As a seasoned expert in international business and market entry strategies, I have extensive experience navigating the complexities of global markets. My expertise is founded on a comprehensive understanding of various modes of market entry, backed by a track record of successfully guiding businesses through expansion endeavors. I have not only studied these concepts academically but have also applied them in real-world scenarios, achieving tangible results.

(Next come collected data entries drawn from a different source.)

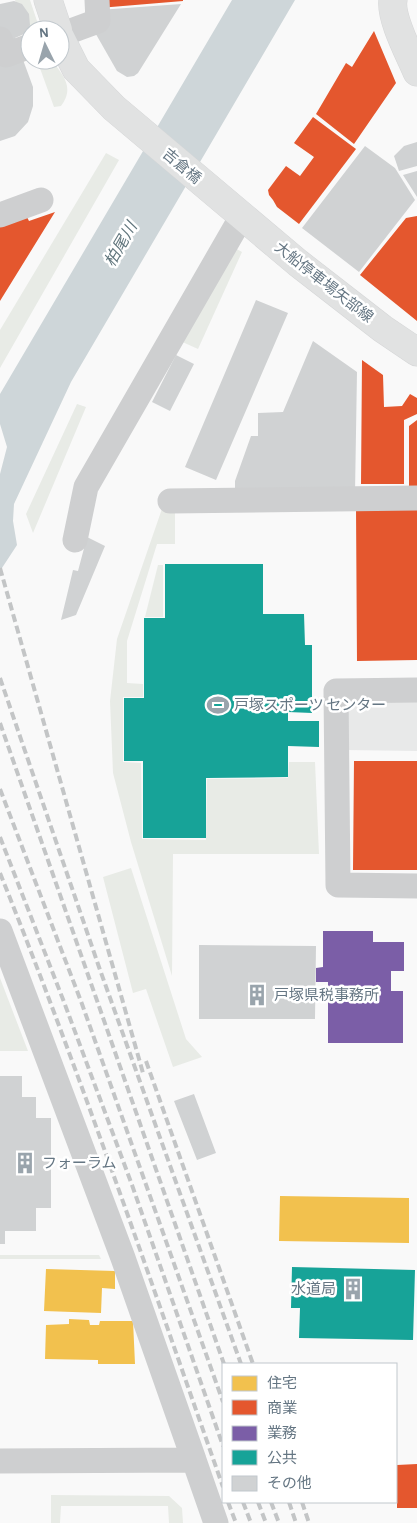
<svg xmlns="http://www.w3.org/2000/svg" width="417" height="1523" font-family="'Alegreya Sans','Noto Sans JP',sans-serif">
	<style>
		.built { fill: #e8e9e9 }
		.green { fill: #e8ebe6 }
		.water { fill: #ced6d9 }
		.homes { fill: #f2c14e }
		.shops { fill: #e4572e }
		.offices { fill: #7b5ea7 }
		.public { fill: #17a398 }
		.building { fill: #d0d2d3 }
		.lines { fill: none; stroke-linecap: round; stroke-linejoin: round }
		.secondary-casing { stroke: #d5d6d7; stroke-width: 29 }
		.street { stroke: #cecfd0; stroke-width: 25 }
		.secondary { stroke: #e1e2e2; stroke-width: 28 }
		.rail { stroke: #c3c5c6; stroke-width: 4; stroke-dasharray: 8 4; stroke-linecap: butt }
		.labels { text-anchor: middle; stroke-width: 5; stroke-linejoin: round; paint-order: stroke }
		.street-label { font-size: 15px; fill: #657683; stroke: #fff }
		.poi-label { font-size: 15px; fill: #657683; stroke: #fff; text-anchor: start }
		.water-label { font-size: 16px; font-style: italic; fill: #60757c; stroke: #fff }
	</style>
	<rect width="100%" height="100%" fill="#f9f9f9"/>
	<path class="built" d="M417,697V751L345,750L344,703Z"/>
	<path class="green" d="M15,0H30L40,30H30V41Z
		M37,60H52C63,76 75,87 61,106L54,107Z
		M106,153L119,160L0,368V330Z
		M233,247L242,252L198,349L178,340Z
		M77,404L86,407L33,533L26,514Z
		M175,502V544H157L127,641V683L143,684V697H123V762L141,763L142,839L206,840L207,779L288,778L289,762H315L319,854H173L172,976L131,842L113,773L110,701L117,639L164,503Z
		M158,565H163V617H145Z
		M131,868L186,1039L202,1057L173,1067L146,989L133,993L103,877Z
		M0,978L28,1051H0Z
		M0,1255H99L101,1259H0Z
		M51,1495L169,1496L182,1508L183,1523H169L168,1506H61L60,1523H51Z"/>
	<path class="water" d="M232,0H295L71,382L14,504L13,521L17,545L0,571V474L7,447L0,424V394Z"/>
	<path class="homes" d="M280,1196L409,1198V1243L279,1241Z
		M46,1269L115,1271V1289L102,1288L101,1313L44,1311Z
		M69,1319L89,1320L90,1325H99L100,1321H133L135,1364H98V1360L45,1359L46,1325L69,1324Z"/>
	<path class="shops" d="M86,0H183V1L87,9Z
		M374,31L396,83L354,144L316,114L346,63L352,67Z
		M313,117L356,149L299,224L277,207L273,200L269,195L268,190L286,166L300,176L314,157L294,143Z
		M55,212L0,301V227L27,217L29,221Z
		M417,216V321L360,275L406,218Z
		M362,360L383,375L384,407L402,406L410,394L417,398V414L404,420V484H361Z
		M417,420V492H409V426Z
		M356,507H417V660L357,661Z
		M354,761H417V870H353Z
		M417,1464V1508H397V1465Z"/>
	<path class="offices" d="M323,931H373V942H404V971H391V991H403V1043H328V982H316V968L323,967Z"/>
	<path class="public" d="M165,564H263V614H304L305,645H312V713L288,712V721H319V747L288,746V777L206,778V838H143V761H124V698H144V618H165Z
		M292,1267L415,1270L413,1340L299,1338L300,1308H291Z"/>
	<path class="building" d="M14,1L22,4L29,14L30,25L24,34L15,38L33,87V106L28,122L15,136L0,141V4Z
		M181,4L138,73L134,76L127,77L117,71L93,29L85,11Z
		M417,142V166L399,171L394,156L404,146Z
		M365,146L395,168L415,200L359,272L302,228Z
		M417,171V197L403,175Z
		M256,300L288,313L216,480L185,467Z
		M313,341L357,372L355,493H235V481L251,436H258V413L283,412Z
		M176,355L194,364L170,411L152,402Z
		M87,537L105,546L76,615L61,620L73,570L78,571Z
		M199,945L316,946L315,1019H199Z
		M0,1076H22V1097H36V1118H51V1208H36V1231H5V1244H0Z
		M194,1094L216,1153L197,1160L174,1101Z"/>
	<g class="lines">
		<g class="secondary-casing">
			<path id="secondary" d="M48,0L58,30
				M393,0C390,18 410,55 417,72
				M60,37L76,69L114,108L298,263L383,329L417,352"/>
		</g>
		<path class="street" d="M60,35L98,21L97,0
			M0,39L6,55L30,46
			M0,215L41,200
			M170,501L417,498
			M75,540L86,487L242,216
			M417,690L336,691L338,885L417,886
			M0,931L123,1258L194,1460
			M0,1461L194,1460L216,1523"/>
		<use href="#secondary" class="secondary"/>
		<path class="rail" d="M0,568L143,1073
			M0,678L99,967L241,1364
			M0,723L224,1364
			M0,789L82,1004L223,1402
			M0,837L64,1002L132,1185L223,1446
			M0,873C81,1075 151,1282 223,1487
			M146,1061L253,1364
			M228,1502L236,1523
			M243,1502L251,1523
			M258,1502L266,1523
			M271,1502L279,1523
			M289,1502L296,1523
			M302,1502L309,1523"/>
	</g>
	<defs>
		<g id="stadium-bare" transform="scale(1.725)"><path d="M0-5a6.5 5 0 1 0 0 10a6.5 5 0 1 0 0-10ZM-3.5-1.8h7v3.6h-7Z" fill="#99a4ac" stroke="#fff" stroke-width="2.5" paint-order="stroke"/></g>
		<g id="building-bare" transform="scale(1.725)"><path d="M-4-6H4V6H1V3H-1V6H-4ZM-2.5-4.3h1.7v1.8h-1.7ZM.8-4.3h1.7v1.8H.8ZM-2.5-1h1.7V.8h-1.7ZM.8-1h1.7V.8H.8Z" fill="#99a4ac" stroke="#fff" stroke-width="2.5" paint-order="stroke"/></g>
	</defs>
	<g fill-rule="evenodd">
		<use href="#stadium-bare" x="218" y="705"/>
		<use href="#building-bare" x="257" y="995"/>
		<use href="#building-bare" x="25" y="1163"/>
		<use href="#building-bare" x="353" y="1289"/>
	</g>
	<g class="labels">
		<g class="street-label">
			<text transform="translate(182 166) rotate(40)" y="5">吉倉橋</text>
			<text transform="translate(324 282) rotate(38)" y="5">大船停車場矢部線</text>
		</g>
		<g class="poi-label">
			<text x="234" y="710">戸塚スポーツ センター</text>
			<text x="274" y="1000">戸塚県税事務所</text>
			<text x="42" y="1168">フォーラム</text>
			<text x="336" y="1294" text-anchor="end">水道局</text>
		</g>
		<g class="water-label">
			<text transform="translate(120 244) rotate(-60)" y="6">柏尾川</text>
		</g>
	</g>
	<rect x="222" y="1363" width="175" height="140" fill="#ffffff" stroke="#c1c8cd"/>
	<rect x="232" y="1376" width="25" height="15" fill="#f2c14e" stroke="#c1c8cd"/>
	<text x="267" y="1388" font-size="15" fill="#657683">住宅</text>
	<rect x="232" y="1400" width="25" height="15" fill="#e4572e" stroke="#c1c8cd"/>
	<text x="267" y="1413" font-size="15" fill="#657683">商業</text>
	<rect x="232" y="1426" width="25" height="15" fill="#7b5ea7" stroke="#c1c8cd"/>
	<text x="267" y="1438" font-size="15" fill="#657683">業務</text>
	<rect x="232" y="1450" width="25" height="15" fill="#17a398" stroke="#c1c8cd"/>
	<text x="267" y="1463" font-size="15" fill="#657683">公共</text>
	<rect x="232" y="1476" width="25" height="15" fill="#d0d2d3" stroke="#c1c8cd"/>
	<text x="267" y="1488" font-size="15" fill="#657683">その他</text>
	<g transform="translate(45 45) rotate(355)"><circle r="24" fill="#ffffff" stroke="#c1c8cd"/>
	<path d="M0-4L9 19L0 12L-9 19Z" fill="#99a4ac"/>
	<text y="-8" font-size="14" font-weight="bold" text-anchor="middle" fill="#657683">N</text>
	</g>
</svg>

The article from November 19, 2014, delves into crucial aspects of entering new markets, focusing on contractual modes of entry. It provides valuable insights into licensing, franchising, contract manufacturing, turnkey operations, and management contracts, offering a nuanced perspective on the advantages and risks associated with each method. Let's break down the concepts used in the article:

  1. Licensing:

    • Definition: Licensing involves the contractual granting of intellectual property rights, such as technology, patents, or trademarks, to another party.
    • Examples: Intel, Dolby, Disney, and Barbie are cited as examples in the technology and brand trademark fields.
    • Advantages: Rapid diffusion of technology or brand awareness with low capital investment.
    • Risks: Limited contact with customers, reduced control over end products, and the potential for unwanted competition through technology transfer.
  2. Franchising:

    • Definition: Franchising is a contractual market entry mode where the franchisor grants rights to operate and sell products or services under their brand to a franchisee.
    • Examples: McDonald's, Starbucks, and Boost are highlighted, along with Coca-Cola's use of wholesale franchising.
    • Advantages: Lower upfront capital, rapid brand diffusion, and control over operating procedures and marketing.
    • Risks: Managing franchise holders and individual franchisees, reduced direct customer contact, and reliance on contractual enforcement.
  3. Contract Manufacturing:

    • Definition: Contract Manufacturing involves outsourcing the production of goods to a third party while retaining marketing, sales, and distribution rights.
    • Examples: Commonly used in the car and food industries, with the article mentioning beer brands leveraging this mode.
    • Advantages: Cost savings, reduced upfront risk, and leveraging local capabilities.
    • Risks: Technology transfer and potential risks related to intellectual property.
  4. Turnkey Operation:

    • Definition: Turnkey Operations are contracts for the construction of operating facilities that are transferred to the owner after commissioning.
    • Examples: Common in large infrastructure projects such as airports or power plants.
    • Advantages: Mitigating upfront management risks associated with major construction projects.
    • Risks: Potential technology transfer risks to subcontractors becoming future competitors.
  5. Management Contract:

    • Definition: Management Contract involves one company providing managerial expertise to another for a specified period.
    • Examples: Common in utilities services and infrastructure management.
    • Advantages: Access to expertise without owning assets offshore, lower-risk learning experience.
    • Risks: Reliance on contracts for enforcement, limited time span, and challenges in brand equity building.

The article emphasizes the importance of trust and relationship building in contractual modes of entry, highlighting the need for careful consideration before entering into contracts in overseas markets. Additionally, it encourages seeking advice from professional services organizations to navigate the complexities effectively.